We also heard about the need for greater accessibility: The need for treatment services to be available in the communities where people are, in harm reduction centres, in shelters, in housing. The need to look seriously at home-based detox programs, to expand access to opioid agonist treatment and provide people the support they need to maintain their treatment plans. The need to consider heroin-assisted treatment and other models that have been successful in stabilizing people’s lives and improving their health. The need for an end to the criminalization of people who use drugs.

We keep saying that addiction is a health issue, but until we really start seeing it and treating it as a health issue, in the same way that we see and treat diabetes and heart disease as health issues, then we are not going to make progress. 

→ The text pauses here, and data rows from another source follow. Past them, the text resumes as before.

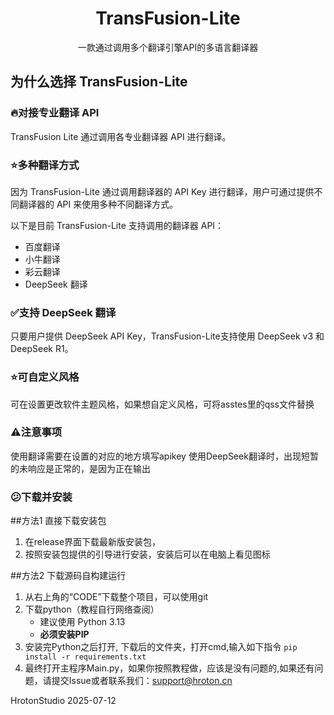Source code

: 
<h1 align = "center" > TransFusion-Lite</h1>
<p align = "center">一款通过调用多个翻译引擎API的多语言翻译器</p>


## 为什么选择 TransFusion-Lite

### :fire:对接专业翻译 API

TransFusion Lite 通过调用各专业翻译器 API 进行翻译。

### :star:多种翻译方式

因为 TransFusion-Lite 通过调用翻译器的 API Key 进行翻译，用户可通过提供不同翻译器的 API 来使用多种不同翻译方式。

以下是目前 TransFusion-Lite 支持调用的翻译器 API：

- 百度翻译
- 小牛翻译
- 彩云翻译
- DeepSeek 翻译

### :white_check_mark:支持 DeepSeek 翻译

只要用户提供 DeepSeek API Key，TransFusion-Lite支持使用 DeepSeek v3 和 DeepSeek R1。

### :star:可自定义风格

可在设置更改软件主题风格，如果想自定义风格，可将asstes里的qss文件替换


### :warning:注意事项

使用翻译需要在设置的对应的地方填写apikey
使用DeepSeek翻译时，出现短暂的未响应是正常的，是因为正在输出

### :confused:下载并安装

##方法1 直接下载安装包
1. 在release界面下载最新版安装包，
2. 按照安装包提供的引导进行安装，安装后可以在电脑上看见图标

##方法2 下载源码自构建运行
1. 从右上角的“CODE”下载整个项目，可以使用git
2. 下载python（教程自行网络查阅）
	- 建议使用 Python 3.13  
	- **必须安装PIP**
3. 安装完Python之后打开, 下载后的文件夹，打开cmd,输入如下指令
	`pip install -r requirements.txt`
4. 最终打开主程序Main.py，如果你按照教程做，应该是没有问题的,如果还有问题，请提交Issue或者联系我们：support@hroton.cn


HrotonStudio
2025-07-12

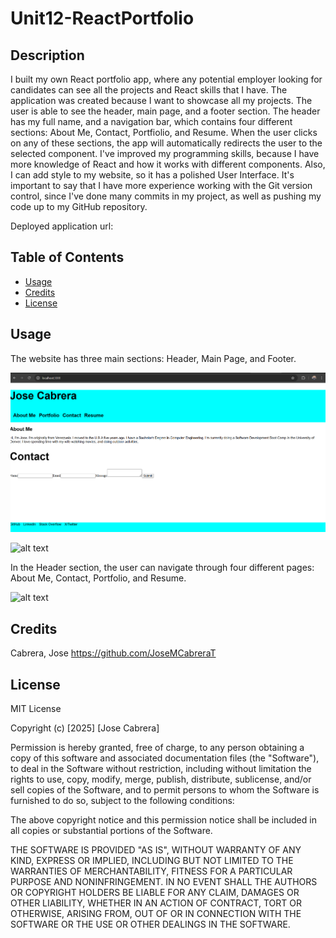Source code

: # Unit12-ReactPortfolio

## Description

I built my own React portfolio app, where any potential employer looking for candidates can see all the projects and React skills that I have. The application was created
because I want to showcase all my projects. The user is able to see the header, main page, and a footer section. The header has my full name, and a navigation bar, which contains four different sections: About Me, Contact, Portfiolio, and Resume. When the user clicks on any of these sections, the app will automatically redirects the user to the selected component. I've improved my programming skills, because I have more knowledge of React and how it works with different components. Also, I can add style to my website, so it has a polished User Interface. It's important to say that I have more experience working with the Git version control, since I've done many commits in my project, as well as pushing my code up to my GitHub repository.

Deployed application url: 

## Table of Contents

- [Usage](#usage)
- [Credits](#credits)
- [License](#license)

## Usage

The website has three main sections: Header, Main Page, and Footer.

![alt text](/src/assets/images/Screenshot.png)

![alt text]()

In the Header section, the user can navigate through four different pages: About Me, Contact, Portfolio, and Resume.

![alt text]()


## Credits

Cabrera, Jose   https://github.com/JoseMCabreraT

## License

MIT License

Copyright (c) [2025] [Jose Cabrera]

Permission is hereby granted, free of charge, to any person obtaining a copy
of this software and associated documentation files (the "Software"), to deal
in the Software without restriction, including without limitation the rights
to use, copy, modify, merge, publish, distribute, sublicense, and/or sell
copies of the Software, and to permit persons to whom the Software is
furnished to do so, subject to the following conditions:

The above copyright notice and this permission notice shall be included in all
copies or substantial portions of the Software.

THE SOFTWARE IS PROVIDED "AS IS", WITHOUT WARRANTY OF ANY KIND, EXPRESS OR
IMPLIED, INCLUDING BUT NOT LIMITED TO THE WARRANTIES OF MERCHANTABILITY,
FITNESS FOR A PARTICULAR PURPOSE AND NONINFRINGEMENT. IN NO EVENT SHALL THE
AUTHORS OR COPYRIGHT HOLDERS BE LIABLE FOR ANY CLAIM, DAMAGES OR OTHER
LIABILITY, WHETHER IN AN ACTION OF CONTRACT, TORT OR OTHERWISE, ARISING FROM,
OUT OF OR IN CONNECTION WITH THE SOFTWARE OR THE USE OR OTHER DEALINGS IN THE
SOFTWARE.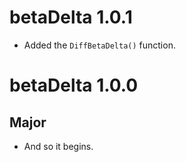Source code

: # betaDelta 1.0.1

* Added the `DiffBetaDelta()` function.

# betaDelta 1.0.0

## Major

* And so it begins.
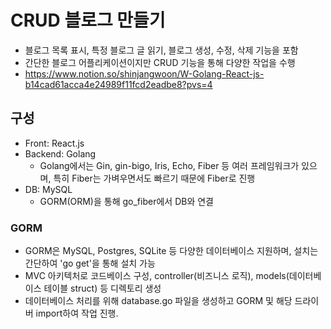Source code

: # CRUD 블로그 만들기 
-  블로그 목록 표시, 특정 블로그 글 읽기, 블로그 생성, 수정, 삭제 기능을 포함
-  간단한 블로그 어플리케이션이지만 CRUD 기능을 통해 다양한 작업을 수행
-  https://www.notion.so/shinjangwoon/W-Golang-React-js-b14cad61acca4e24989f11fcd2eadbe8?pvs=4

## 구성
- Front: React.js
- Backend: Golang
   - Golang에서는 Gin, gin-bigo, Iris, Echo, Fiber 등 여러 프레임워크가 있으며, 특히 Fiber는 가벼우면서도 빠르기 때문에 Fiber로 진행
- DB: MySQL
   - GORM(ORM)을 통해 go_fiber에서 DB와 연결

### GORM
- GORM은 MySQL, Postgres, SQLite 등 다양한 데이터베이스 지원하며, 설치는 간단하여 'go get'을 통해 설치 가능
- MVC 아키텍처로 코드베이스 구성, controller(비즈니스 로직), models(데이터베이스 테이블 struct) 등 디렉토리 생성
- 데이터베이스 처리를 위해 database.go 파일을 생성하고 GORM 및 해당 드라이버 import하여 작업 진행.
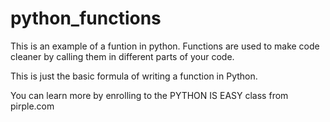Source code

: # python_functions
This is an example of a funtion in python.
Functions are used to make code cleaner by calling them
in different parts of your code.

This is just the basic formula of writing a function in Python.

You can learn more by enrolling to the PYTHON IS EASY class from pirple.com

Our efforts also need to focus on creating supportive communities and services. Symposium participants recognized that one of the most significant challenges they faced was addressing the stigma around drug use and overdose. Fear of being stigmatized prevents people who use illicit drugs from accessing services. Stigma within communities makes it difficult to find neighbourhoods where new services can be located. Stigma also impacts the families and friends of people who use drugs or who have died of overdose.

Participants also agreed it was critical that public attention remain focused on the overdose crisis. We need to continue to build awareness and collectively express our outrage in order to build the community support and the political will necessary for change. We must continue to find ways to share our stories and our grief.

The symposium event spearheaded a number of important initiatives. A group of parents, peers, community activists and front-line workers started meeting weekly to organize activities to mark International Overdose Awareness Day on August 31. Dialogues with local First Nations communities and organizations and the First Nations Health Authority have continued. The symposium report with its recommendations was shared widely, and a copy was sent to the provincial Minister of Mental Health and Addictions.

Our coalition of OPEN partners also continues to meet regularly, promoting education and helping to raise awareness of addiction issues, safer drug use practices, overdose prevention and stigma reduction. We are advocating for an end to policies that criminalize drug use, and we are encouraging policy changes that enable swift access to life-saving treatments and interventions.

As I write this, we are nearing the end of the second year of the overdose crisis, and the number of drug-related deaths continues to increase. But I am constantly amazed by the compassion and resilience of those working on the front lines, and by the expertise of the harm reduction, housing and health care workers whose skills form the backbone of overdose prevention and response. I am humbled by the courage of family members who have found the inner strength and motivation to become community organizers. And I am continuously inspired by those who have experienced personal addiction and the loss of friends and loved ones but who still feel compelled to come to the table and share their wisdom and knowledge.

It has been a long road, and we have a long way to go. My hope is that our coalition will soon be one of many in the province, all with the aim of enabling our communities to better respond to the needs of all community members. Together we must prevail and bring an end to this crisis—because overdose deaths are preventable, and we must never, ever forget that.

 
About the author

Katrina is the Executive Director of AIDS Vancouver Island (AVI). She has been working in the area of harm reduction for more than 20 years. She dedicates this article to the memory of all those who have been lost to overdose

Footnotes:
  1. BC Coroners Service. (2017). Illicit drug overdose deaths in BC January 1, 2007 to October 31, 2017 (Report). www2.gov.bc.ca/assets/gov/public-safety-and-emergency-services/death-investigation/statistical/illicit-drug.pdf.